A contemporary of Rogers, William Hazlitt, now a certified author of old books, writes in the same spirit:  

“If you want to know what any of the authors were who lived before our time, and are still objects of anxious inquiry, you have only to look into their works. But the dust and smoke and noise of modern literature have nothing in common with the pure, silent air of immortality.”

6 comments:

D. G. Myers said...

Patrick,

Only thing anywhere close that I could find are these lines from Rogers’s “Epistle to a Friend”:

Selected shelves shall claim thy studious hours;
There shall thy ranging mind be fed on flowers!
There, while the shaded lamp's mild lustre streams,
Read antient books, or woo inspiring dreams;
And, when a sage's bust arrests thee there,
Pause, and his features with his thoughts compare.
—Ah, most that Art my grateful rapture calls,
Which breathes a soul into the silent walls;
Which gathers round the Wise of every Tongue,
All on whose words departed nations hung;
Still prompt to charm with many a converse sweet;
Guides in the world, companions in retreat!


—DGM

Dave Lull said...

I wonder whether it was Samuel Rogers. It seems that Augustine Birrell, a biographer of William Hazlitt, in an early version of one of his essays, "Book Buying," wrote:

"When a new book is published, read an old one, was the advice of a sound though surly critic (Hazlitt).”

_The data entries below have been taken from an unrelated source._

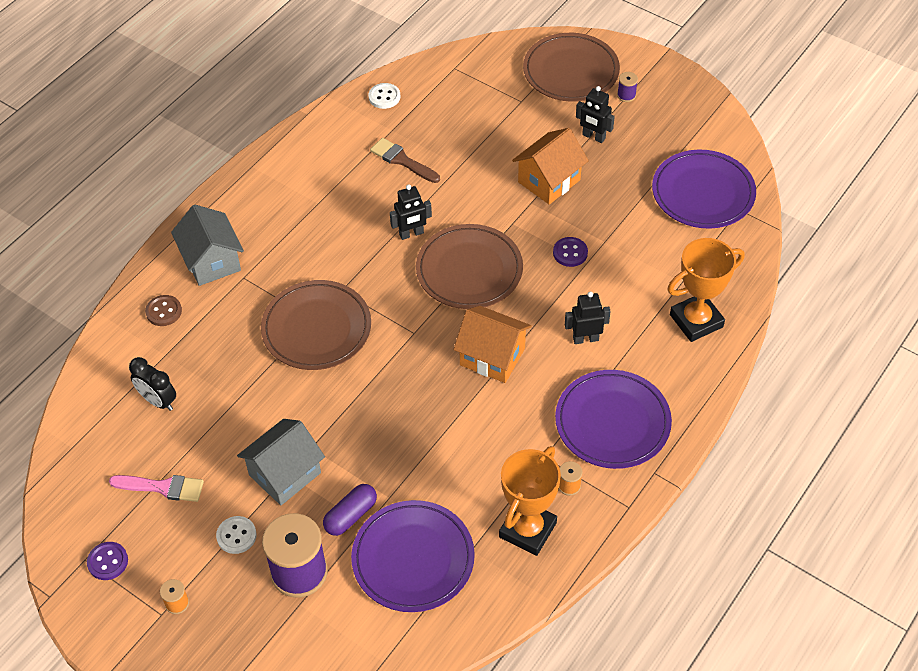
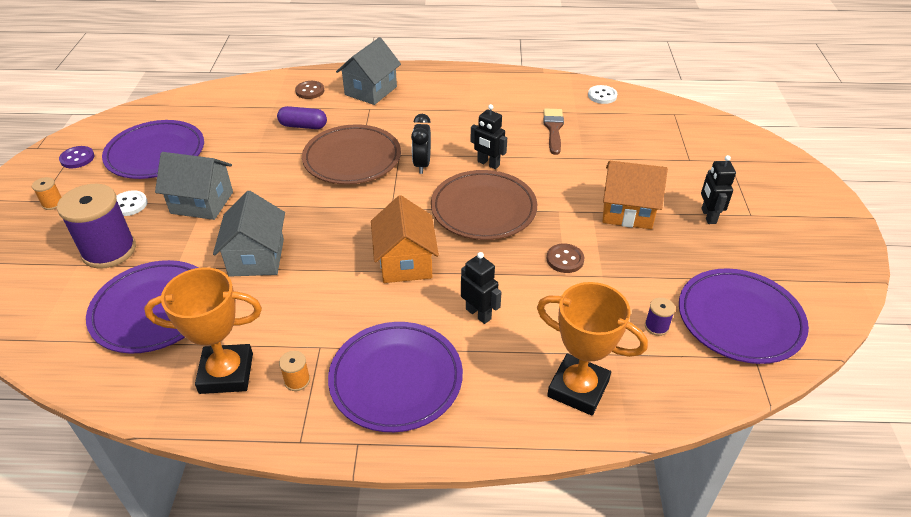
camera: 55 degrees right, 10 degrees down
pink brush [109,475,204,502] -> purple plate [102,120,204,179]
black clock [129,357,176,411] -> black clock moved to [411,114,431,174]
purple capsule [323,484,377,536] -> purple capsule moved to [277,106,327,129]
brown plate [523,33,620,102] -> none
purple button [553,237,588,267] -> brown button [546,243,584,273]
purple spool [617,72,638,102] -> purple spool moved to [645,297,675,336]
none -> grey house [213,191,285,277]

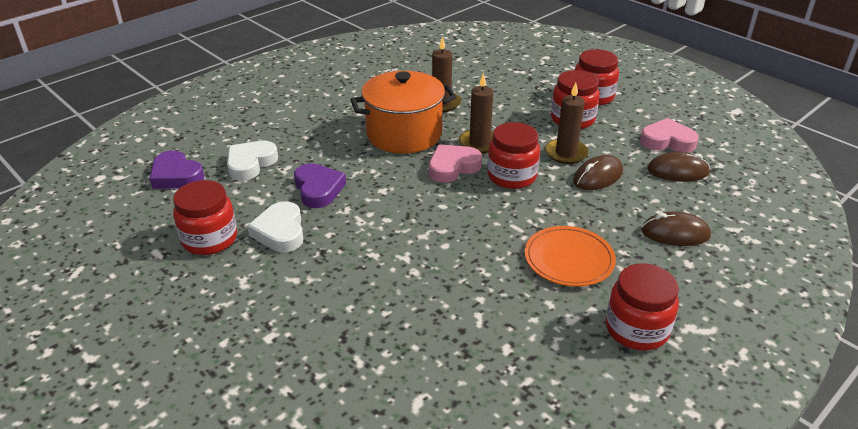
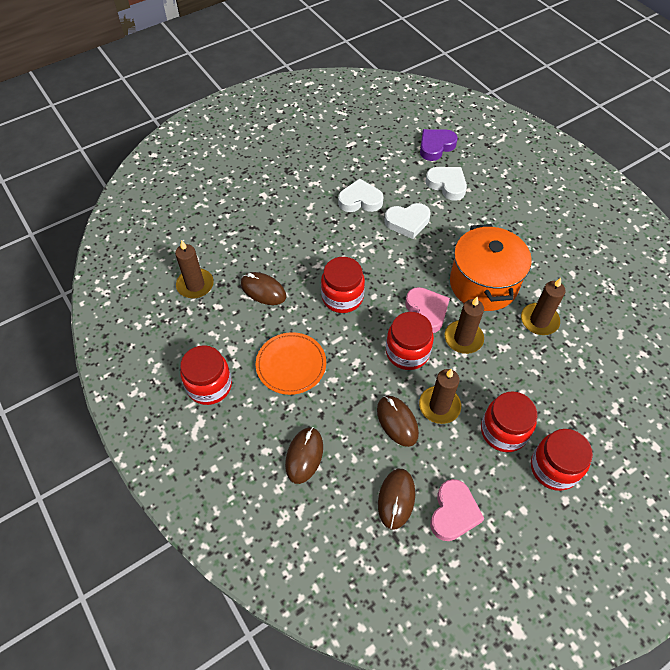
camera: 100 degrees right, 20 degrees up
red jar [173,180,237,255] -> red jar moved to [321,257,365,313]
purple heart [294,163,346,208] -> white heart [384,203,431,239]
none -> brown candle [175,240,214,298]
none -> brown mouse [241,272,286,305]

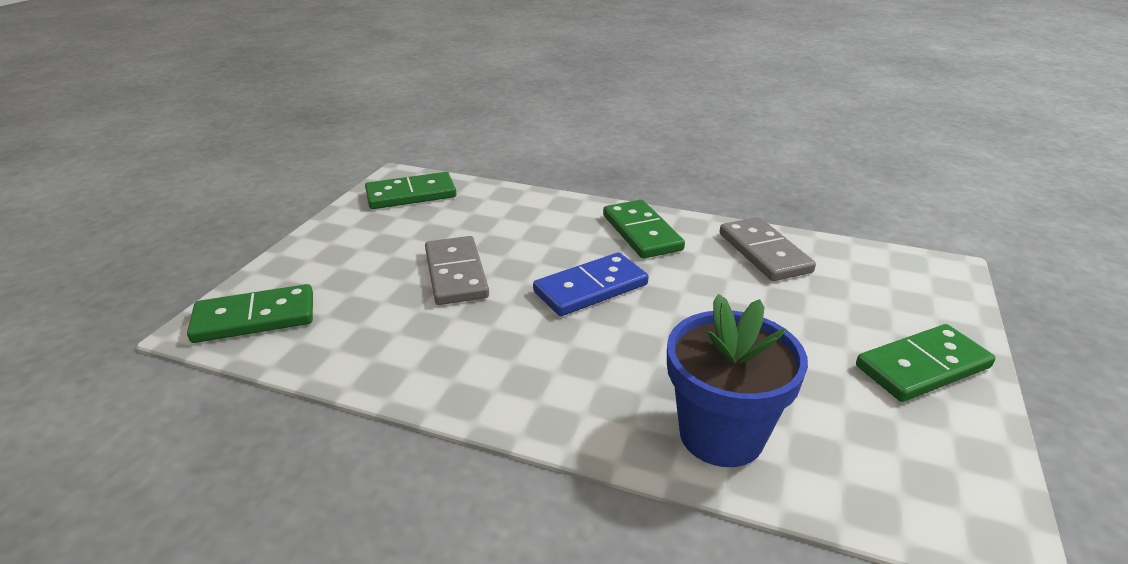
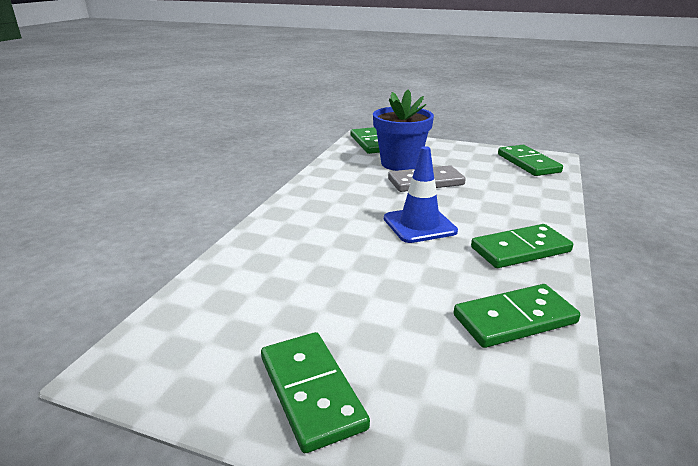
camera: 90 degrees right, 5 degrees down
blue domino [533,252,648,316] -> blue traffic cone [384,146,458,243]
blue flower pot [667,294,808,467] -> blue flower pot moved to [373,89,434,171]
grey domino [720,217,816,281] -> green domino [454,284,580,348]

http://tinyurl.com/p7kfhqs

Stirling Newberry said...

Some books only seem old, the have a lifetime of living, even though they were published only yesterday.

Denkof Zwemmen said...

Like other followers of Anecdotal Evidence, I too tend to abjure new books in favor of old ones. But not without a niggling worry that perhaps there is an element of unconscious animus because none of them is by me.
When I do read a new book, usually on the recommendation of a friend, on infrequent occasions I actually find it better than second-rate.
Meaning to comment on the “new books” quote from Samuel Rogers (1763-1855), I looked to see what books were published from 1851 through 1854. The books published by British authors alone, excluding Americans (Moby Dick, Uncle Tom’s Cabin, The Scarlet Letter), include:
Gaskell’s Cranford
Ruskin’s The Stones of Venice
Arnold’s Dover Beach
Thackeray’s Henry Esmond & Pendennis
Dickens’ Bleak House & David Copperfield
Roget’s Thesaurus
Elizabeth Browning’s Sonnets from the Portuguese
Wordsworth’s The Prelude

But commenter David Lull’s citation from Hazlitt (1778-1830) seems more convincing. (It certainly sounds like something Hazlitt would have said.) Looking at British books published from 1826 through 1829, I could not find any with the staying power of the books mentioned above. (As to their quality, I can’t speak, having read none of them.)

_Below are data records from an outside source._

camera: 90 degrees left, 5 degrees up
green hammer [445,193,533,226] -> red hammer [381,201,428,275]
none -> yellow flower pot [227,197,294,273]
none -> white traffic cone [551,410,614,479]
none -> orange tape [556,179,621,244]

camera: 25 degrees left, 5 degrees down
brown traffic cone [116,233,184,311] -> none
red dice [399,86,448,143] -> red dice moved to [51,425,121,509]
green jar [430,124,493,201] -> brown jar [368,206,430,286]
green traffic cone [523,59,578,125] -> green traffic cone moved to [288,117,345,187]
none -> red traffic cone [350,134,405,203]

Which would go to show that Hazlitt would have had more reason than Rogers to complain about new books; and that the quality of new books varies from era to era. Perhaps we would not be so dismissive of them if we did not live in one of literature’s lackluster ages.

Marly Youmans said...

"...one of literature's lackluster ages."

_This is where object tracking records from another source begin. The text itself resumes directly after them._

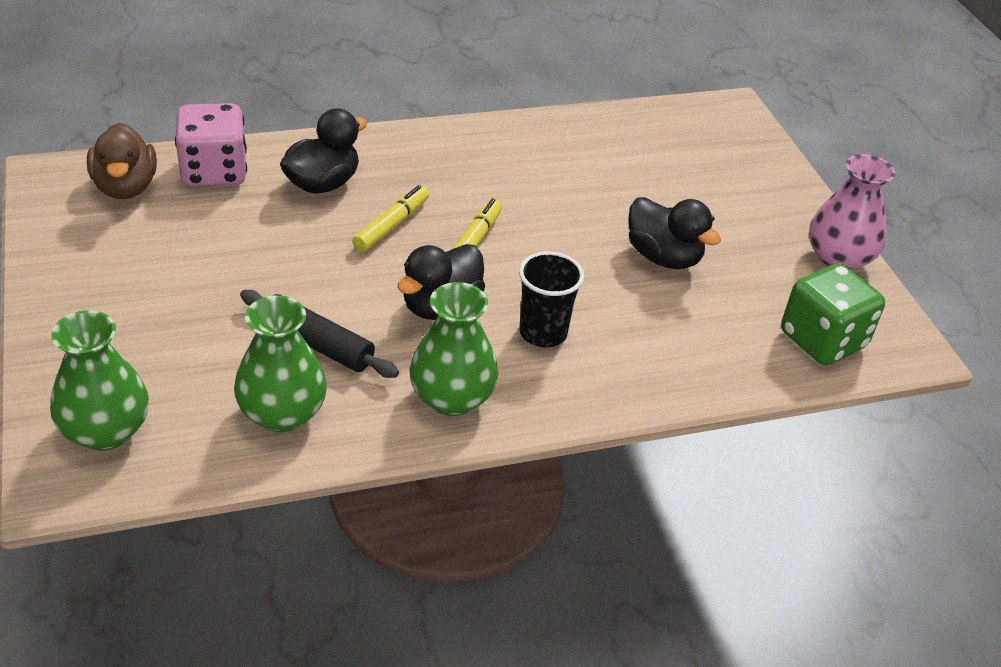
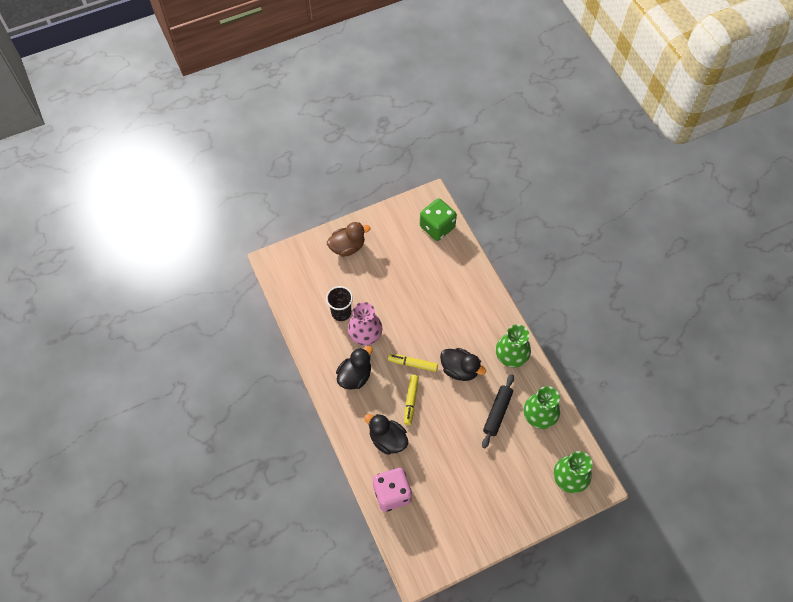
camera: 95 degrees left, 20 degrees up
brown duck [87,123,157,199] -> brown duck moved to [327,222,370,257]
yellow marker [353,185,429,252] -> yellow marker turned 105 degrees counterclockwise [404,375,419,425]
black cup [519,251,584,347] -> black cup moved to [326,286,353,321]
black duck [628,197,721,269] -> black duck moved to [336,346,372,390]
pink vase [809,154,895,271] -> pink vase moved to [348,302,382,345]

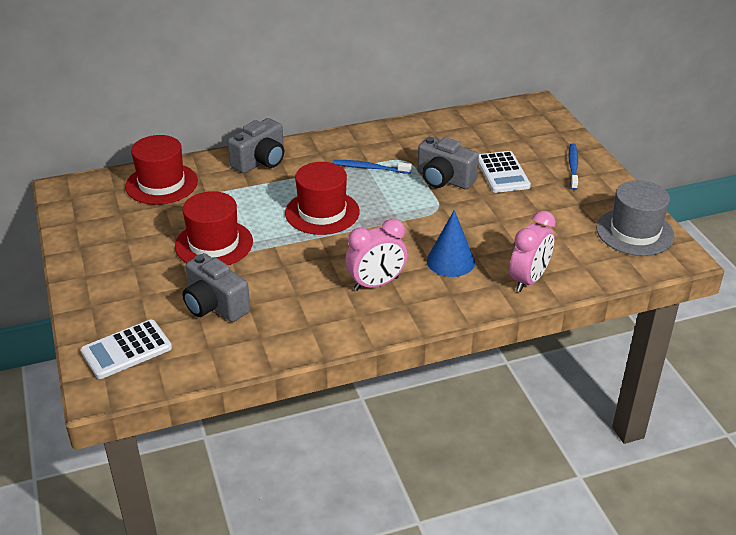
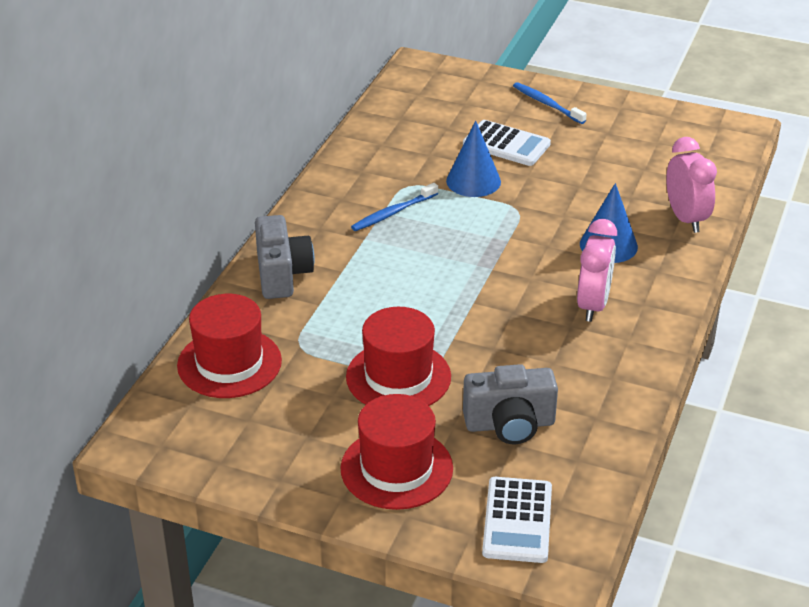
camera: 50 degrees left, 0 degrees up
red hat [285,162,360,235] -> red hat moved to [340,394,453,510]
grey camera [417,137,479,189] -> blue cone [446,121,501,197]
grey hat [596,180,675,256] -> none

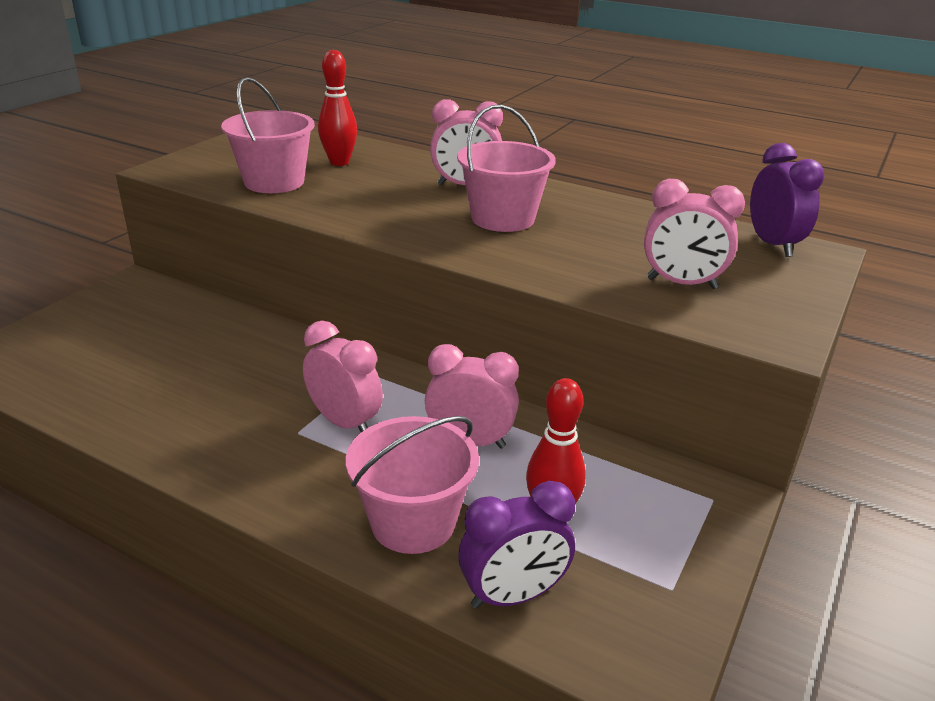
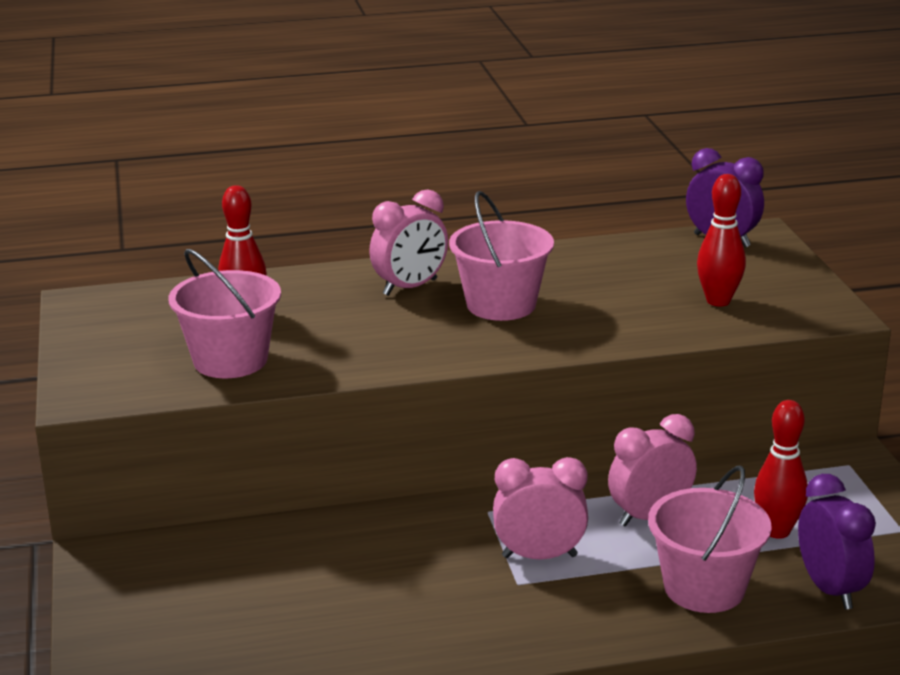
camera: 40 degrees left, 5 degrees down
purple clock [458,481,575,609] -> purple clock turned 45 degrees counterclockwise [798,474,876,609]
pink clock [644,179,745,289] -> red bowling pin [697,174,746,307]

How on earth can we assess whether this is true? Have we plumbed the depths of our age? Has any one compassed the torrent of works pouring out of publishers (and self-publishers) these days? Such things are said, certainly, and certain it is that many wheels are rolling on the wrong tracks, and many voices are praising them for doing so. Is that all there is to our noisy time?

Denkof Zwemmen said...

You're right, Marly Youmans. We can't assess the historical worth (literary and otherwise) of our own time. We have to leave that up to the scholars of 2114. For all we know, self-published memoirs of unhappy and abused childhoods may be regarded as the great literary art form of our time, with vampire novels coming in second place.